# Given entries:

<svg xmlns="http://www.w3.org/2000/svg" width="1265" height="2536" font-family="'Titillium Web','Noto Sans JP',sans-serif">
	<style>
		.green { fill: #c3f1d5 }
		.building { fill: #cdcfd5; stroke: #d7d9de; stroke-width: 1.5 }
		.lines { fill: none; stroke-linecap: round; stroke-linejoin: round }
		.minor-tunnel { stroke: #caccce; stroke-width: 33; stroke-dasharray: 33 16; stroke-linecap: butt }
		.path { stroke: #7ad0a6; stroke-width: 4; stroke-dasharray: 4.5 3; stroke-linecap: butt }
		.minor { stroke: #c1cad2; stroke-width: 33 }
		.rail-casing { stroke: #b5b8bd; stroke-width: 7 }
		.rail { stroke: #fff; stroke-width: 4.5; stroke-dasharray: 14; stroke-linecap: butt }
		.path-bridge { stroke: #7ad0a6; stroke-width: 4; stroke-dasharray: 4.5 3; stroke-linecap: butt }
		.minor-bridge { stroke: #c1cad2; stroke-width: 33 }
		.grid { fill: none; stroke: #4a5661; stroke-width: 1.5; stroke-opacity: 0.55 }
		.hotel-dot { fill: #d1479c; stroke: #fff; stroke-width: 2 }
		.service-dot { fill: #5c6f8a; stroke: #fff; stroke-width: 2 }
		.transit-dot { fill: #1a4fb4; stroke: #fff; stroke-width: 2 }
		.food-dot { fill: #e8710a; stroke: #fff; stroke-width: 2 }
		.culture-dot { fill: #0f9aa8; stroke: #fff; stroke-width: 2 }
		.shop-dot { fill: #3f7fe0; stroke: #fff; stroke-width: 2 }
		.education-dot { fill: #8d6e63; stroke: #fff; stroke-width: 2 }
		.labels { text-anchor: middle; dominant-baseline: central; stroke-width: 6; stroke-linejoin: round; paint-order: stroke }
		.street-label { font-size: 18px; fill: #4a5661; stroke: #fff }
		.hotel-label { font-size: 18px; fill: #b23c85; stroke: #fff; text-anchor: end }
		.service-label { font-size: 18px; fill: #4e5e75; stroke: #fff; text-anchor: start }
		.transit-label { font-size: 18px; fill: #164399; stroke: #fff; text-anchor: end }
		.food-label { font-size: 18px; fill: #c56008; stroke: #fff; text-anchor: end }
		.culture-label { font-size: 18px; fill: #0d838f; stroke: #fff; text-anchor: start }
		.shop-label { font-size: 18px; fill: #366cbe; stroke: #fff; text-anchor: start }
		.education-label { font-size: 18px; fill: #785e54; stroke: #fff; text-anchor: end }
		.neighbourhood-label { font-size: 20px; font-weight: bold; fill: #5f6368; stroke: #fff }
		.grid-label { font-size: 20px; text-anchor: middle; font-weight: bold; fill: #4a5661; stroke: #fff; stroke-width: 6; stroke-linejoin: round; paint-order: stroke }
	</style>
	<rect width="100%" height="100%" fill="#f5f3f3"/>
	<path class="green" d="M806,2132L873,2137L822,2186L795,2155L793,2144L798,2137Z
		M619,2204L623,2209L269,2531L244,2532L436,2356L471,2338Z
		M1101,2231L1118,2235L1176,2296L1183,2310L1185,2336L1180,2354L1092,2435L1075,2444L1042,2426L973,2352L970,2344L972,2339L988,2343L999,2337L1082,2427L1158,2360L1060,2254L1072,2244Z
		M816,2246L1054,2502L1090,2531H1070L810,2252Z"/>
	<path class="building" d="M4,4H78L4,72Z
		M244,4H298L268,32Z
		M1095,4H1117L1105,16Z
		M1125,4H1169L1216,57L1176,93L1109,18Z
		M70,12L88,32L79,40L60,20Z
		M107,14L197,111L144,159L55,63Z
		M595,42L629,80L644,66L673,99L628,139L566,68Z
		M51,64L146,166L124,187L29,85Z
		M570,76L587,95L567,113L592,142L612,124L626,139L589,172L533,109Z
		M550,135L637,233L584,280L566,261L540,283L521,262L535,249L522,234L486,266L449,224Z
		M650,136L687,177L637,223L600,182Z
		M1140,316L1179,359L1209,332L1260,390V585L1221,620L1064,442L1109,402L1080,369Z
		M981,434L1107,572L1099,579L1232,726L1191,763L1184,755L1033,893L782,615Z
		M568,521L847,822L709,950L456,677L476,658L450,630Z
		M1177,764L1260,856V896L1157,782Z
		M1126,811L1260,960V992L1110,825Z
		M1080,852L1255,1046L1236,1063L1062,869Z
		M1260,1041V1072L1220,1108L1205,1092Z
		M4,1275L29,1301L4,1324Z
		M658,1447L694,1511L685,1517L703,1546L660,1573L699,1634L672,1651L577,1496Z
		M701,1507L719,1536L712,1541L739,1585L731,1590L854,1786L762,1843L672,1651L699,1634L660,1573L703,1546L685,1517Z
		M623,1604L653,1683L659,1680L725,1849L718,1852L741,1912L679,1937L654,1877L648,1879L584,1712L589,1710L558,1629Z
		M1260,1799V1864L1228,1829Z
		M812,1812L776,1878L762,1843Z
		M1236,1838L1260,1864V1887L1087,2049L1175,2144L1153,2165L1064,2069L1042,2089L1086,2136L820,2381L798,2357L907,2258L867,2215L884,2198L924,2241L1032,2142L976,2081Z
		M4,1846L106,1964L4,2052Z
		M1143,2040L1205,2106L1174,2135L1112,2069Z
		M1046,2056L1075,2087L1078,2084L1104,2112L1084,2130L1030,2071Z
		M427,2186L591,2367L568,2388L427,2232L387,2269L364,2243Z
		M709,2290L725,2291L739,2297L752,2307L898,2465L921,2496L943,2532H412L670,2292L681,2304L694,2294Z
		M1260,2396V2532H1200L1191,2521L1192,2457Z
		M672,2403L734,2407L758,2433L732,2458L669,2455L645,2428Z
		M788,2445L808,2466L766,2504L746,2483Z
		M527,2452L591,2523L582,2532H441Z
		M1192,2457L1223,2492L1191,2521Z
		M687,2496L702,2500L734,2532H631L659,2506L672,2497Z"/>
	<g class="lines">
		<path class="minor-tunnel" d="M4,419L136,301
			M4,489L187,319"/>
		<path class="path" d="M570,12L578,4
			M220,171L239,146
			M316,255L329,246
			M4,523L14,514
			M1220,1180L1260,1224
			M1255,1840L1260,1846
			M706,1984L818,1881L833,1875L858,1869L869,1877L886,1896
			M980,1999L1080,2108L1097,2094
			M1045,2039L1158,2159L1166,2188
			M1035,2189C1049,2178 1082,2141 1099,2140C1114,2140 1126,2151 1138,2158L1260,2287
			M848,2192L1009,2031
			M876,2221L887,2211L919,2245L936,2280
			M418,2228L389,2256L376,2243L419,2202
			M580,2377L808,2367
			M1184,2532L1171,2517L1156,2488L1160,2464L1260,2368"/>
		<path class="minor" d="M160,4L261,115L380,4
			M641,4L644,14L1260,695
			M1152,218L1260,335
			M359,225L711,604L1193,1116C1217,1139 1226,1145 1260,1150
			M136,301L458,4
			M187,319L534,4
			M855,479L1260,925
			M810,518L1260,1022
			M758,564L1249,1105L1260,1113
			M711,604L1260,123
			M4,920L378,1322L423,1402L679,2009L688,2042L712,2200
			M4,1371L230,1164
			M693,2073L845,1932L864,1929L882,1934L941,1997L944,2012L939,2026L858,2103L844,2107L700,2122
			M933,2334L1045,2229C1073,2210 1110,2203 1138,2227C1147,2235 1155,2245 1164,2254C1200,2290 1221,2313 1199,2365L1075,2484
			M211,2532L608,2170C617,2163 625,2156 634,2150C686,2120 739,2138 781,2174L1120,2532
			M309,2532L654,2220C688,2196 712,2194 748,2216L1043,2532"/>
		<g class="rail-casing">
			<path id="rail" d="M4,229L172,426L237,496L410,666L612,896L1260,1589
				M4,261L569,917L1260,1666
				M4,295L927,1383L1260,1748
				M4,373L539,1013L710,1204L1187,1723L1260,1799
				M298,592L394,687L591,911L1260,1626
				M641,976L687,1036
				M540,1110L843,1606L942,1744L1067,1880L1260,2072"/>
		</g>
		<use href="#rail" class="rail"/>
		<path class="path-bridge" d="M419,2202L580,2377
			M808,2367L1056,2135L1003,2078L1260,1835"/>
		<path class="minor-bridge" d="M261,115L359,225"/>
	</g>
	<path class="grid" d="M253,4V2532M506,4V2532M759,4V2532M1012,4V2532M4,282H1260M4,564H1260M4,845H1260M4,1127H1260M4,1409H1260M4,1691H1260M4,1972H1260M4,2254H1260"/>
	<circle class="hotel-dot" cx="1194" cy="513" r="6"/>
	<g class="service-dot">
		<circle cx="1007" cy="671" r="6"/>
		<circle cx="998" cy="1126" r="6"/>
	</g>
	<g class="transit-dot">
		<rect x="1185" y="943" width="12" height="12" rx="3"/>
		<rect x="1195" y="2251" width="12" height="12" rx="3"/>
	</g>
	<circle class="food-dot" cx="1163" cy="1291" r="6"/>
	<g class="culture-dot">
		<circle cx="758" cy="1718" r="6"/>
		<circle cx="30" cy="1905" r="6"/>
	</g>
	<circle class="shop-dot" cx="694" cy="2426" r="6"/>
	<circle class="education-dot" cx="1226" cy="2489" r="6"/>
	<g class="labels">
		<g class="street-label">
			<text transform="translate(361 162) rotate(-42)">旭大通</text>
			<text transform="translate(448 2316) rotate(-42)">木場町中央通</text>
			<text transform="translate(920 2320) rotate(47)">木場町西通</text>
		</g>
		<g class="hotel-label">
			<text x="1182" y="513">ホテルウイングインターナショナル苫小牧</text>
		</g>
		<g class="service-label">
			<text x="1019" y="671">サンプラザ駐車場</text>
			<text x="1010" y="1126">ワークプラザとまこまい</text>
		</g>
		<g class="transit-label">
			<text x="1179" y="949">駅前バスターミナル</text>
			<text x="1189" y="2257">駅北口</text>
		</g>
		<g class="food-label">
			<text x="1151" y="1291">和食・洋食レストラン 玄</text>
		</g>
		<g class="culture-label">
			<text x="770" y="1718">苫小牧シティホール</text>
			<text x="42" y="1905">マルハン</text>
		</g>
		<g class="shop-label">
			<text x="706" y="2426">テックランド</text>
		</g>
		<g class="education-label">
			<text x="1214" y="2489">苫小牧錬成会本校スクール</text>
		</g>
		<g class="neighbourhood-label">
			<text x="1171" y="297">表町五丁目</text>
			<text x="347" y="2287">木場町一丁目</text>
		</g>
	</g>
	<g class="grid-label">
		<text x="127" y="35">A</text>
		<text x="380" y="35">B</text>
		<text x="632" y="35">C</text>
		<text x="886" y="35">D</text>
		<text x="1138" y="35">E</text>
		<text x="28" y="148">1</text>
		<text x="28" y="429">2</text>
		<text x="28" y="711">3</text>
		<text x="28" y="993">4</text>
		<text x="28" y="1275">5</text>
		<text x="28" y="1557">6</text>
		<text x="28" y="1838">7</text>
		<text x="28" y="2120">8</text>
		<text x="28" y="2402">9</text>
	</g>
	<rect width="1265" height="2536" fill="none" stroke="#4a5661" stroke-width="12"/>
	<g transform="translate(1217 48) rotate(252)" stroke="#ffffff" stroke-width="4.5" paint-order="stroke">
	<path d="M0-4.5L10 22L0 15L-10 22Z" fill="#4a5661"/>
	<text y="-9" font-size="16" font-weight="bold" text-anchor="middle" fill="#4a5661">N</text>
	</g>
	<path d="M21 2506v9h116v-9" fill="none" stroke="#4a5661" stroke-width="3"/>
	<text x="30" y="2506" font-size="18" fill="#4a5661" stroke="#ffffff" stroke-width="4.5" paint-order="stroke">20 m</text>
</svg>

# Task item:
Copy each line of the records that contains the word "lines".

# Exercise answer:
		.lines { fill: none; stroke-linecap: round; stroke-linejoin: round }
	<g class="lines">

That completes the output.